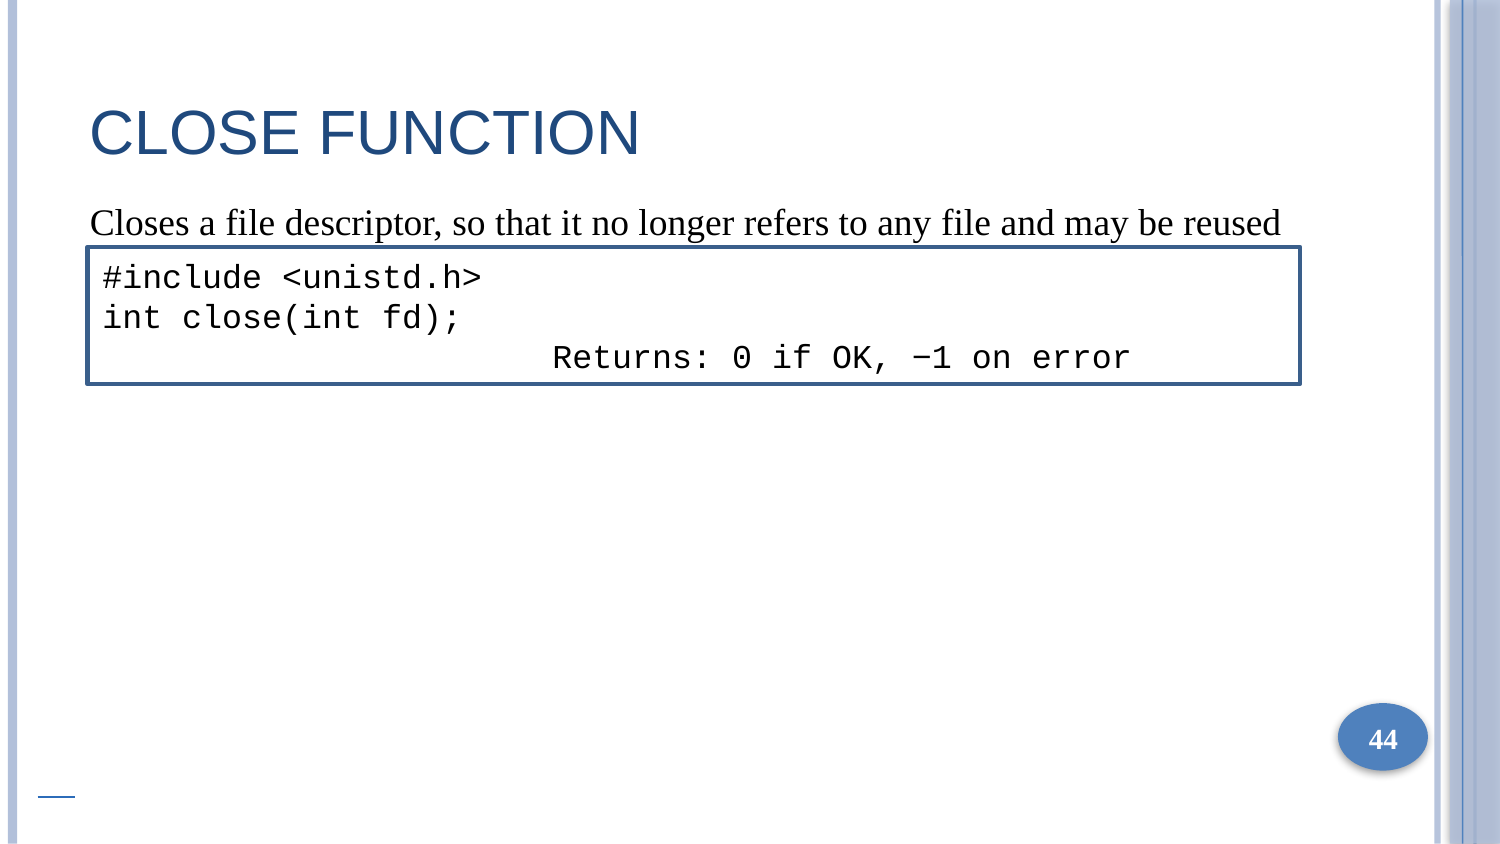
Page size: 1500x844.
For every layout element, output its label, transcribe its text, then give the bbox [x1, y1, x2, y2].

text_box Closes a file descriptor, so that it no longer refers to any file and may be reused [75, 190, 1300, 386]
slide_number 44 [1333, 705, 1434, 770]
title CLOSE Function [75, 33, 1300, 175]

_ _ _ _ _ _ _

§ **TASK DETAILS**
Give back the whole listing exactly, without pictures.

§ **RESPONSE AREA**
Page size: 1500x844.
For every layout element, output its label, transcribe its text, then give the bbox [x1, y1, x2, y2].

text_box Closes a file descriptor, so that it no longer refers to any file and may be reused [75, 190, 1300, 386]
slide_number 44 [1333, 705, 1434, 770]
title CLOSE Function [75, 33, 1300, 175]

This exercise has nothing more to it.